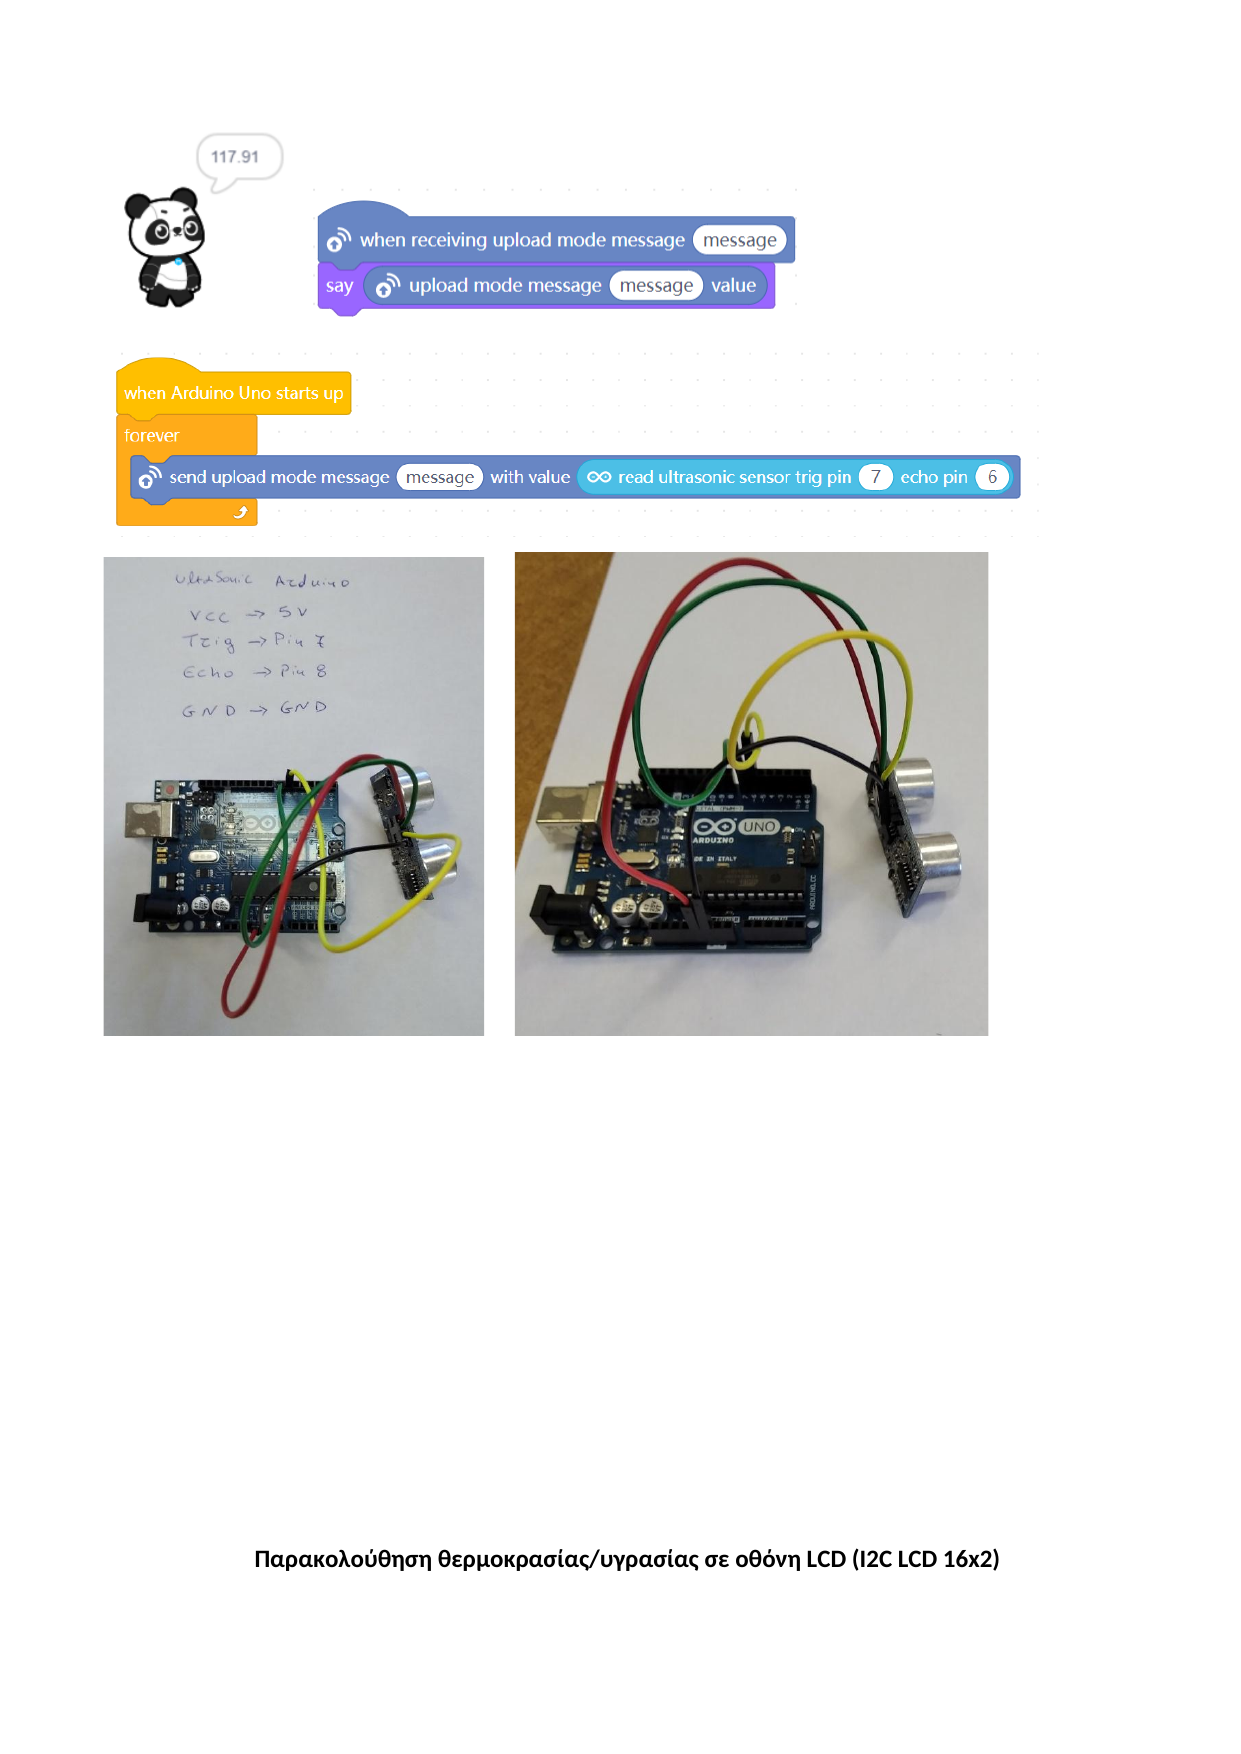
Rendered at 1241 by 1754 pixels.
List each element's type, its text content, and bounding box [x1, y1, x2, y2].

picture [103, 557, 485, 1036]
picture [514, 552, 989, 1036]
picture [103, 346, 1039, 537]
text Παρακολούθηση θερμοκρασίας/υγρασίας σε οθόνη LCD (I2C LCD 16x2) [103, 1543, 1152, 1574]
picture [103, 103, 812, 331]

┄┄┄┄┄┄┄┄┄┄

- _Aim of the exercise_: Rewrite the lines above with "bounding box" replaced by "enclosing rectangle" and everything else left as it is. Omit the pictures from your answer.

- _Expected answer_:
Rendered at 1241 by 1754 pixels.
List each element's type, its text content, and enclosing rectangle [x1, y1, x2, y2].

picture [103, 557, 485, 1036]
picture [514, 552, 989, 1036]
picture [103, 346, 1039, 537]
text Παρακολούθηση θερμοκρασίας/υγρασίας σε οθόνη LCD (I2C LCD 16x2) [103, 1543, 1152, 1574]
picture [103, 103, 812, 331]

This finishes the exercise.